PROBLEM DESCRIPTION.
Within the records, which lines hold the string "Accountability"? Report each one by copying it.

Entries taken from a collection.
==========
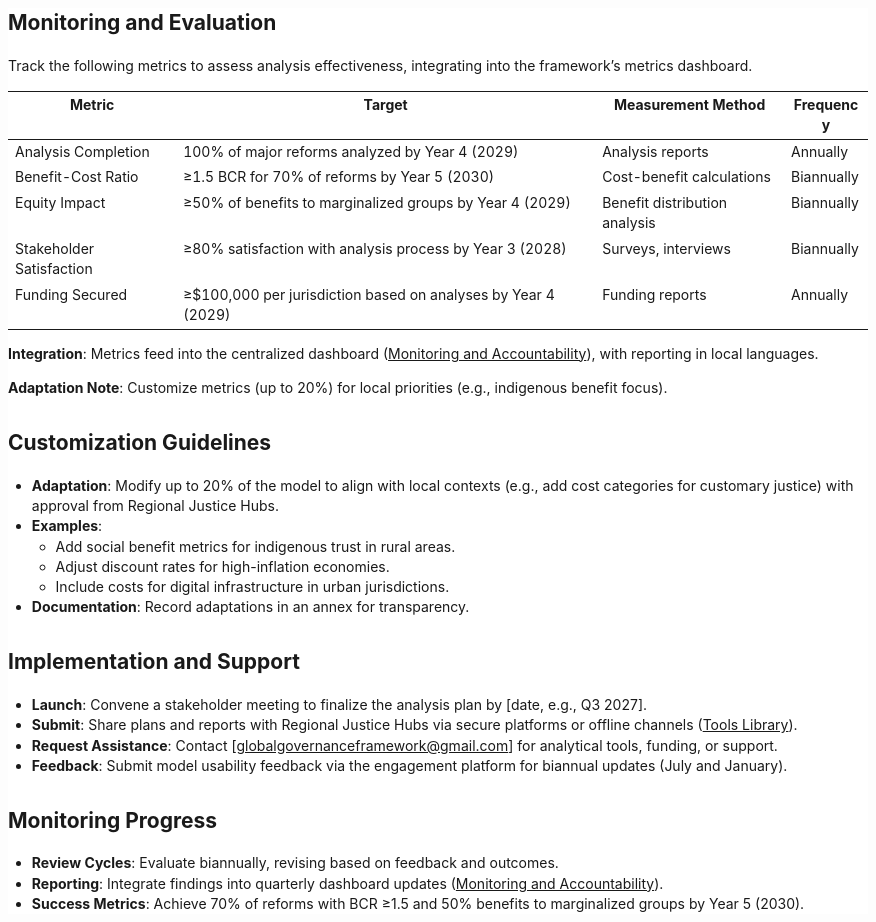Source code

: ## Monitoring and Evaluation
Track the following metrics to assess analysis effectiveness, integrating into the framework’s metrics dashboard.

| Metric | Target | Measurement Method | Frequency |
|--------|--------|--------------------|-----------|
| Analysis Completion | 100% of major reforms analyzed by Year 4 (2029) | Analysis reports | Annually |
| Benefit-Cost Ratio | ≥1.5 BCR for 70% of reforms by Year 5 (2030) | Cost-benefit calculations | Biannually |
| Equity Impact | ≥50% of benefits to marginalized groups by Year 4 (2029) | Benefit distribution analysis | Biannually |
| Stakeholder Satisfaction | ≥80% satisfaction with analysis process by Year 3 (2028) | Surveys, interviews | Biannually |
| Funding Secured | ≥$100,000 per jurisdiction based on analyses by Year 4 (2029) | Funding reports | Annually |

**Integration**: Metrics feed into the centralized dashboard ([Monitoring and Accountability](/frameworks/docs/implementation/justice-systems#06-monitoring-accountability)), with reporting in local languages.

**Adaptation Note**: Customize metrics (up to 20%) for local priorities (e.g., indigenous benefit focus).

## Customization Guidelines
- **Adaptation**: Modify up to 20% of the model to align with local contexts (e.g., add cost categories for customary justice) with approval from Regional Justice Hubs.
- **Examples**:
  - Add social benefit metrics for indigenous trust in rural areas.
  - Adjust discount rates for high-inflation economies.
  - Include costs for digital infrastructure in urban jurisdictions.
- **Documentation**: Record adaptations in an annex for transparency.

## Implementation and Support
- **Launch**: Convene a stakeholder meeting to finalize the analysis plan by [date, e.g., Q3 2027].
- **Submit**: Share plans and reports with Regional Justice Hubs via secure platforms or offline channels ([Tools Library](/frameworks/tools/justice-systems)).
- **Request Assistance**: Contact [globalgovernanceframework@gmail.com] for analytical tools, funding, or support.
- **Feedback**: Submit model usability feedback via the engagement platform for biannual updates (July and January).

## Monitoring Progress
- **Review Cycles**: Evaluate biannually, revising based on feedback and outcomes.
- **Reporting**: Integrate findings into quarterly dashboard updates ([Monitoring and Accountability](/frameworks/docs/implementation/justice-systems#06-monitoring-accountability)).
- **Success Metrics**: Achieve 70% of reforms with BCR ≥1.5 and 50% benefits to marginalized groups by Year 5 (2030).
==========
SOLUTION FOR THIS PROBLEM.
**Integration**: Metrics feed into the centralized dashboard ([Monitoring and Accountability](/frameworks/docs/implementation/justice-systems#06-monitoring-accountability)), with reporting in local languages.
- **Reporting**: Integrate findings into quarterly dashboard updates ([Monitoring and Accountability](/frameworks/docs/implementation/justice-systems#06-monitoring-accountability)).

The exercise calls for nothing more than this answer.